#### [Exercise requirements]
From the entries below, extract every line that includes the word "pixels".

#### [Information provided]
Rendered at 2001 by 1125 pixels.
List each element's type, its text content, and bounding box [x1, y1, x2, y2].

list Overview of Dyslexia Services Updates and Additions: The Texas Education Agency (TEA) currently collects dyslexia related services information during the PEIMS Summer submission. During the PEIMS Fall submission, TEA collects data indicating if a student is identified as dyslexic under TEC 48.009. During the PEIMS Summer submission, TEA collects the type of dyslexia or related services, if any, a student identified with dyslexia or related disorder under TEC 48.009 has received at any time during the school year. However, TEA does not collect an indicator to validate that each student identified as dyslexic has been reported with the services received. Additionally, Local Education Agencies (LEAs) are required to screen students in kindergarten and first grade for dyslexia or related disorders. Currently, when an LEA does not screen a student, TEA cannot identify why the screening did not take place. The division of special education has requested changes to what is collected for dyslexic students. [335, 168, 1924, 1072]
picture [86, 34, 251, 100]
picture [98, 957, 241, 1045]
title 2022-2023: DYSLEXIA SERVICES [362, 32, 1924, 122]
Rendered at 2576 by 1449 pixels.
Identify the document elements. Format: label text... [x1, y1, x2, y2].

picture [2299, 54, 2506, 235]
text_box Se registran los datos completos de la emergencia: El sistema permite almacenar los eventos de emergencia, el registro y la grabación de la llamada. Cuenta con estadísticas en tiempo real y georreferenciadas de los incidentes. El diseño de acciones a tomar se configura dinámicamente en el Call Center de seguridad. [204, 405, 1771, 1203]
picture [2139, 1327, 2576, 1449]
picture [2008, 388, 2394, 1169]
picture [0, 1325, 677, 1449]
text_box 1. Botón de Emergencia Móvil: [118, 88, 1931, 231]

#### [Solution for this exercise]
Rendered at 2001 by 1125 pixels.
Rendered at 2576 by 1449 pixels.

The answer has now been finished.